While working with a Twitter Search RSS feed in Yahoo Pipes, I'm trying to clean up long Twitter links and replace them with their shortened versions. To that effect I want to match any link text that is NOT on a Twitter domain. Usually, those are t.co links.
Here's an example of what I want to do:
turn
<a href="http://t.co/AiyTQKaAoU">http://www.denverpost.com/environment/ci_26064841/colorado-coal-mine-mulls-appeal-after-federal-court ...</a>
into
<a href="http://t.co/AiyTQKaAoU">http://t.co/AiyTQKaAoU</a>
My regex started as <a .*?href=['""](.+?)['""].*?>(.+?)</a>
which matched all links.
Then I tried <a .*?href=['""]!(www\.twitter\.com\/?)['""].*?>(.+?)</a>
to remove twitter.com from the results, but it's not working. What I doing wrong?
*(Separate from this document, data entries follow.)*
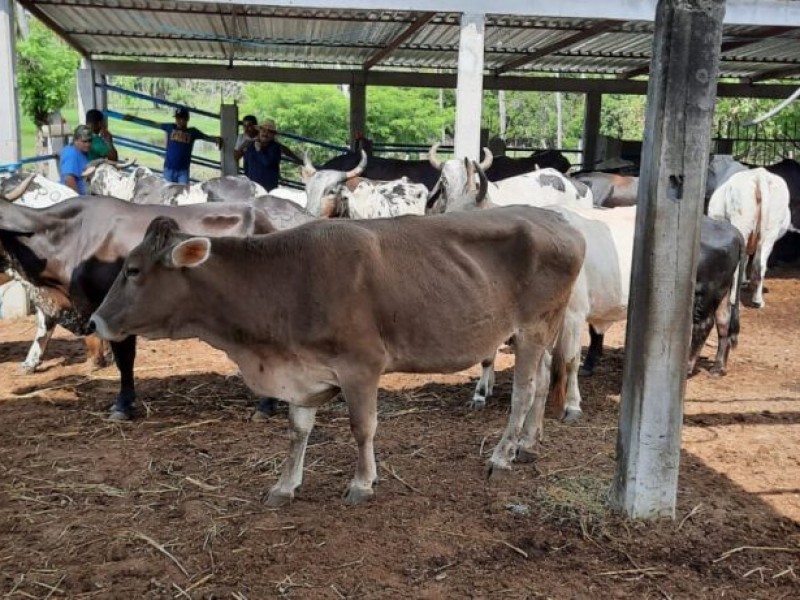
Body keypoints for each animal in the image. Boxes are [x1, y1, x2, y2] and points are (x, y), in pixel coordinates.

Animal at [90, 207, 584, 506]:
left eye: (132, 270)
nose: (94, 321)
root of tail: (557, 218)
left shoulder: (360, 364)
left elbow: (362, 427)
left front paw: (362, 483)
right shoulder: (301, 371)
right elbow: (298, 429)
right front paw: (285, 484)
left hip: (533, 327)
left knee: (524, 392)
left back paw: (502, 456)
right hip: (541, 330)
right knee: (544, 381)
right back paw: (528, 445)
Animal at [708, 166, 792, 308]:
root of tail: (760, 174)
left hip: (741, 223)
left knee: (739, 265)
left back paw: (733, 299)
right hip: (771, 231)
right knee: (760, 265)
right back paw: (757, 300)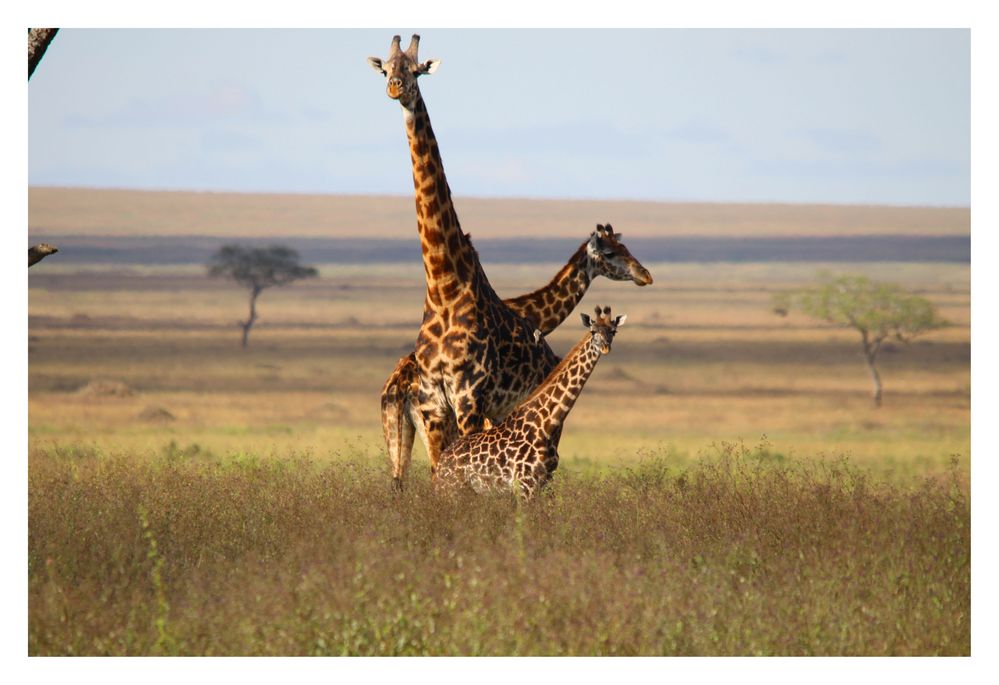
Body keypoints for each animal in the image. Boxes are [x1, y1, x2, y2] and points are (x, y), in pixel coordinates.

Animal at [436, 304, 624, 496]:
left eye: (613, 331)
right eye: (593, 331)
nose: (605, 347)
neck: (547, 424)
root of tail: (440, 465)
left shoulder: (545, 481)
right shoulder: (526, 484)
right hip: (453, 490)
P.S. I need to not touch Twitter links because that will mess up all '@' and '#' links.
Addition: Solution by @Avinash-Raj works in the demo but not inside the Yahoo Pipe. Anyone familiar with regex inside Yahoo Pipes?
In Yahoo Pipes, something like this should do:
href="(http://t.co[^"]*)"[^>]*>http://[^<]*
href="$1">$1
Here's a demo pipe, and here's another, based on your pipe.
PS: you know you can put multiple regex replacements in a single Regex operator. It's easier to read that way.